Take Back the Truth: Combating Papal Power and the Religious Right - Book Review
Humanist, Jan-Feb, 2003 by Edd Doerr
by Joanna Manning (New York, NY: Crossroad Publishing Company, 2002); 176 pp; $16.95 paper
On November 11, 2002, I had the pleasure of attending a book signing in Washington, D.C., sponsored by Catholics for a Free Choice. Author and activist Joanna Manning discussed her new book, Take Back the Truth: Combating Papal Power and the Religious Right. Manning is a devout Canadian Catholic who, though small in stature, is a powerful speaker and even more forceful writer.
In her speeches and her book Manning takes on what she calls the "dissident minority" in the Roman Catholic Church, by which she means Pope John Paul II and his myrmidons, the majority of cardinals and bishops who have turned their backs on the modest reforms of the Second Vatican Council (1962-1965). Manning accuses the church's power structure of authoritarianism, patriarchalism, and indifference toward the rights of women and children. She condemns the coverups of clerical sexual abuse of children in North America and Europe and of sexual abuse of nuns in the developing world. She charges that victims of abuse must all too often go outside the church to seek justice.

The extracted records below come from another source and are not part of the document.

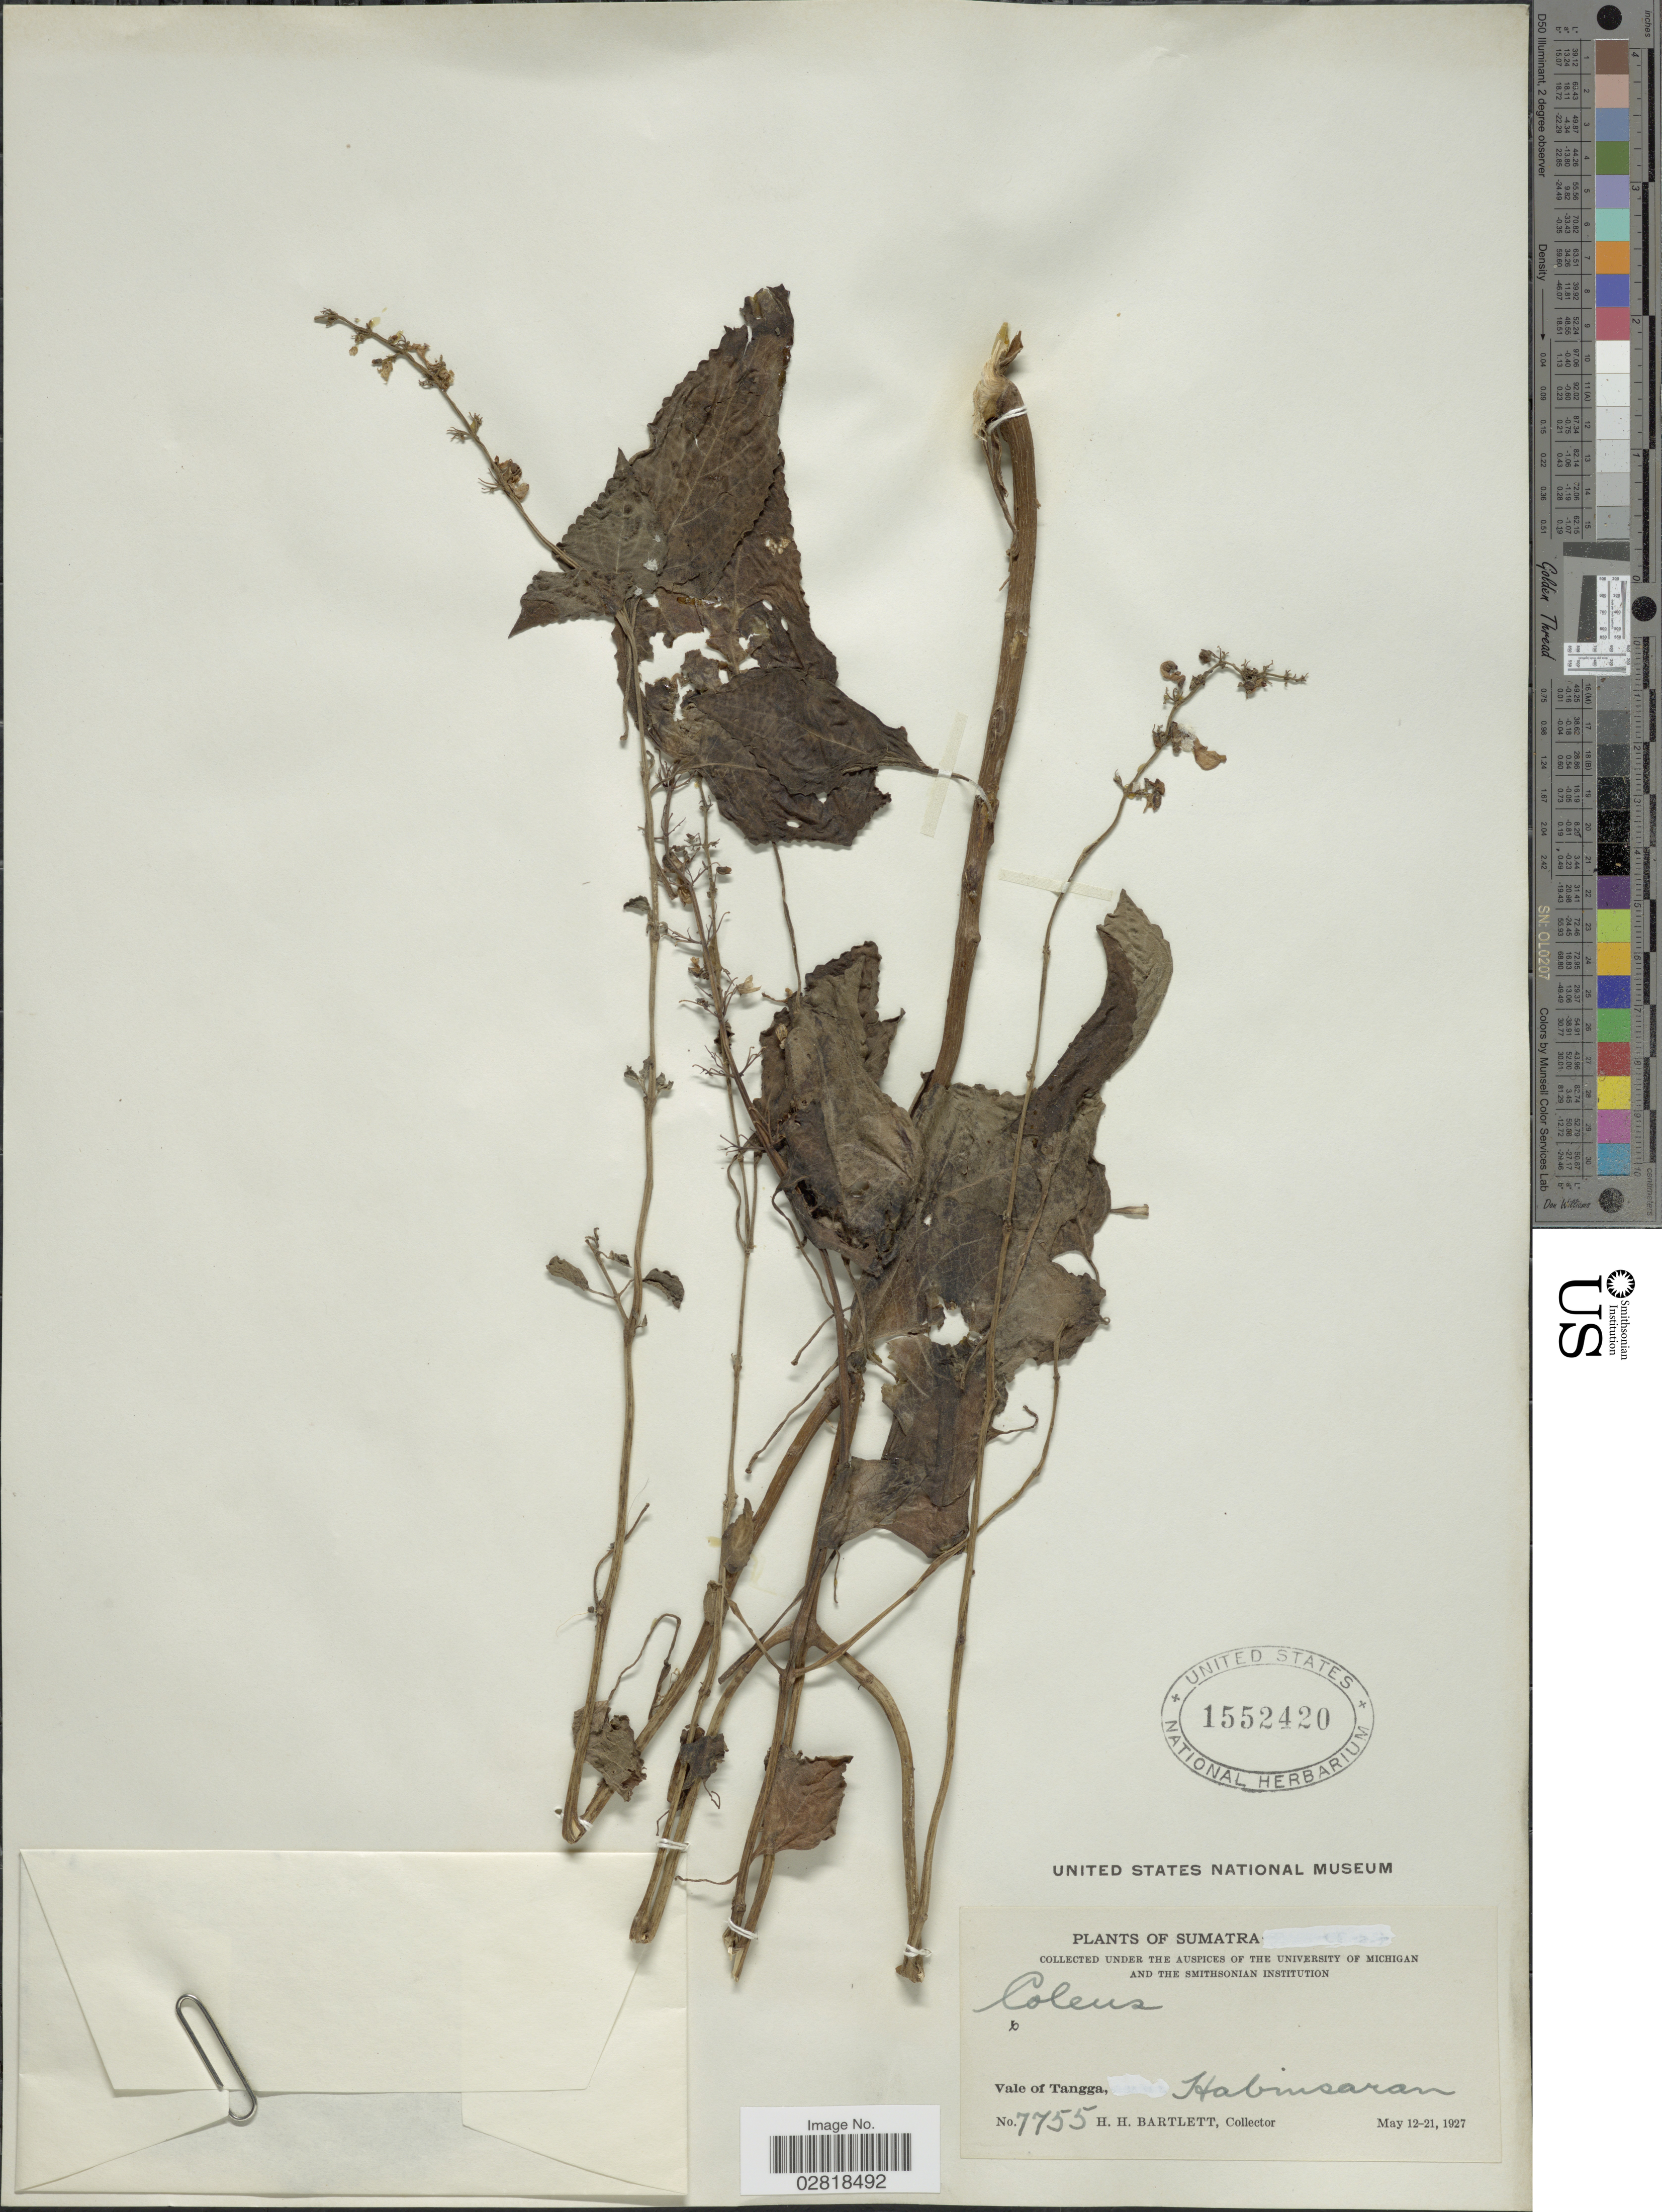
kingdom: Plantae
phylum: Tracheophyta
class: Magnoliopsida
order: Lamiales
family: Lamiaceae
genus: Plectranthus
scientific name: Plectranthus sp.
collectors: H. H. Bartlett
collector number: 7755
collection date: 1927-05-12/1927-05-21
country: Indonesia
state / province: Sumatra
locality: Vale of Tangga, Habinsaran.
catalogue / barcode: US 1552420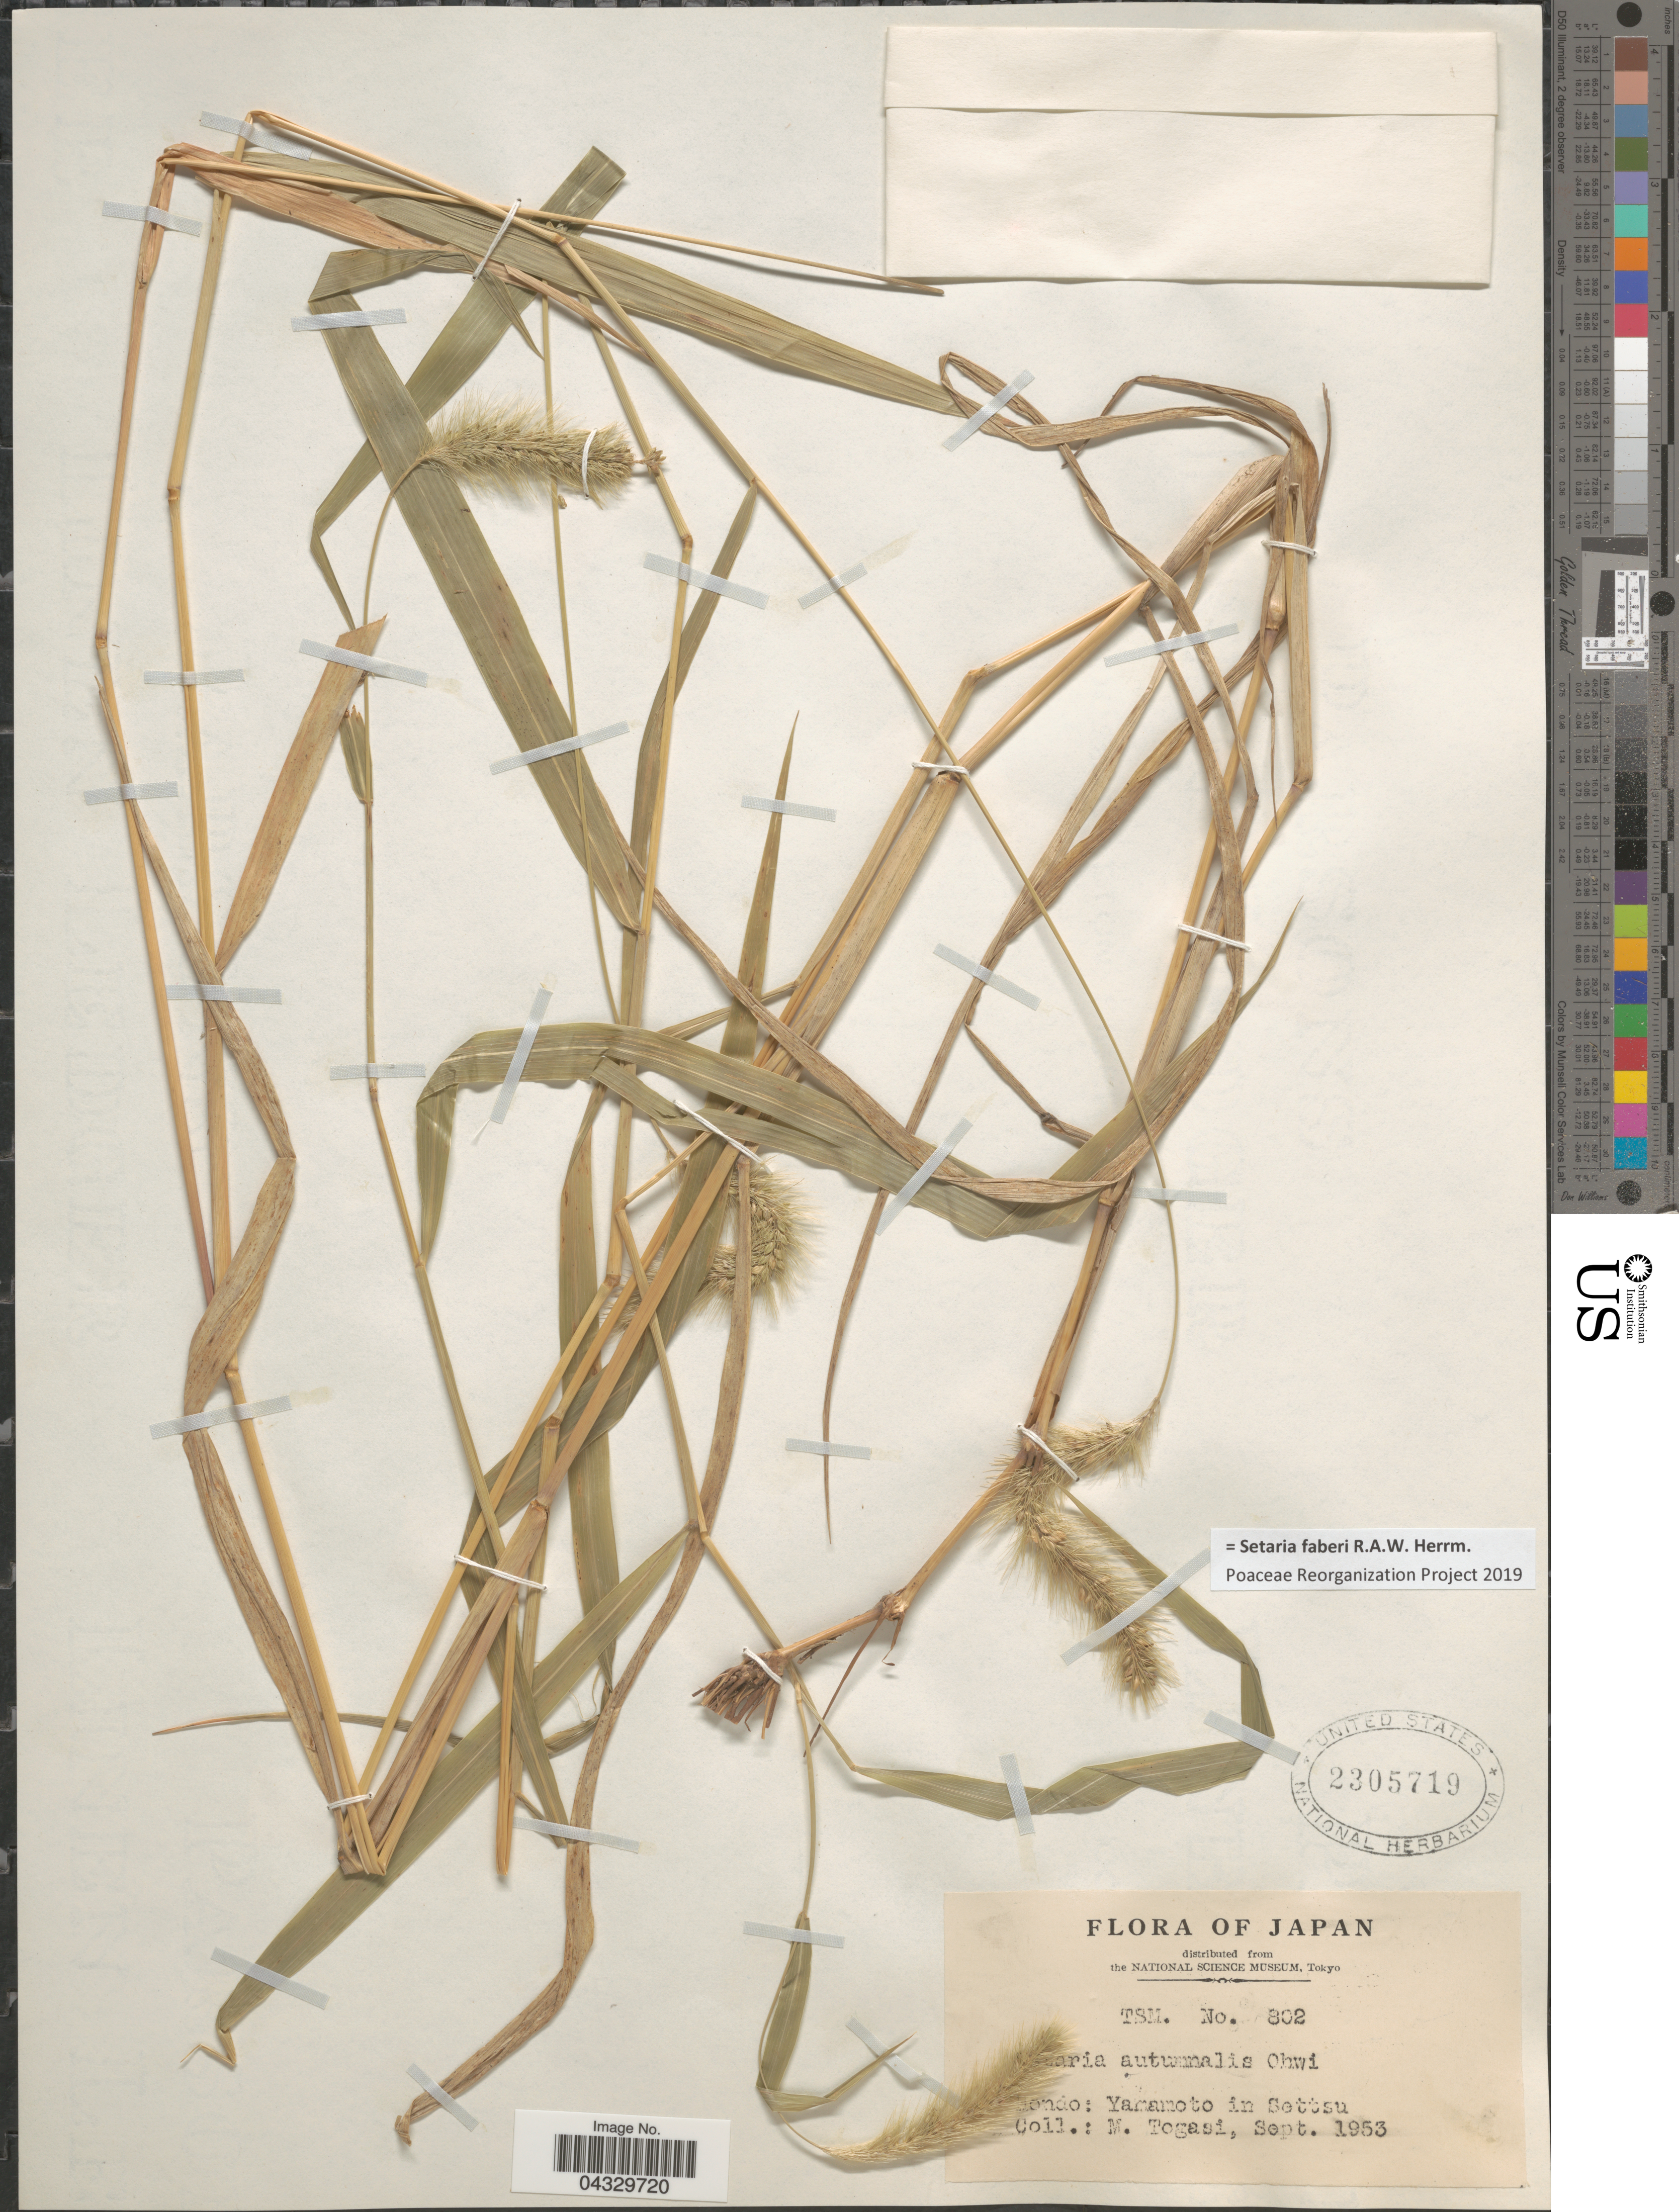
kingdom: Plantae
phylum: Tracheophyta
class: Liliopsida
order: Poales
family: Poaceae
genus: Setaria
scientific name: Setaria faberi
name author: R.A.W. Herrm.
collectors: M. Togasi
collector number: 802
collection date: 1953-09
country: Japan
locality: Yamamoto in Settsu.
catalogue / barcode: US 2305719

Manning is eloquent in describing the convergence of interests of the bishops in North America with those of the fundamentalist religious right. Their "family values" are not those of most Americans and most Catholics, featuring as they do opposition to women's rights and reproductive freedom on the one hand and, on the other, support for male dominance and exploitation of the environment and the world's poor.
The author challenges Opus Dei (Latin for "God's Work"), the semi-secret, ultraconservative Catholic organization whose founder, Spanish priest Josemaria Escriva de Balaguer, was rushed to sainthood by his admirer, John Paul II, in October 2002. Manning refers to Opus Dei as "a Catholic version of [Jerry Falwell's] Moral Majority" and shows the ideological links between the bishops and Pat Robertson's Christian Coalition.
Manning, a devout Catholic, makes clear something that I have been articulating for some time now, that it is a serious mistake to think of the U.S. population as divided into vertical denominational columns (Catholics, Methodists, Jews, Muslims, humanists and others) when reality dictates that the divisions or polarities should be viewed horizontally, with moderate to progressive Catholics, Protestants, Jews, Muslims, and others facing forward and religious right Catholics, Protestants, Jews, Muslims, and others pointing backward.
Manning's observations and conclusions merit the widest possible attention. She speaks for millions who communicate by their silence, their absence in Sunday worship, and their closed checkbooks.
Edd Doerr is the immediate past president of the American Humanist Association and president of Americans for Religious Liberty.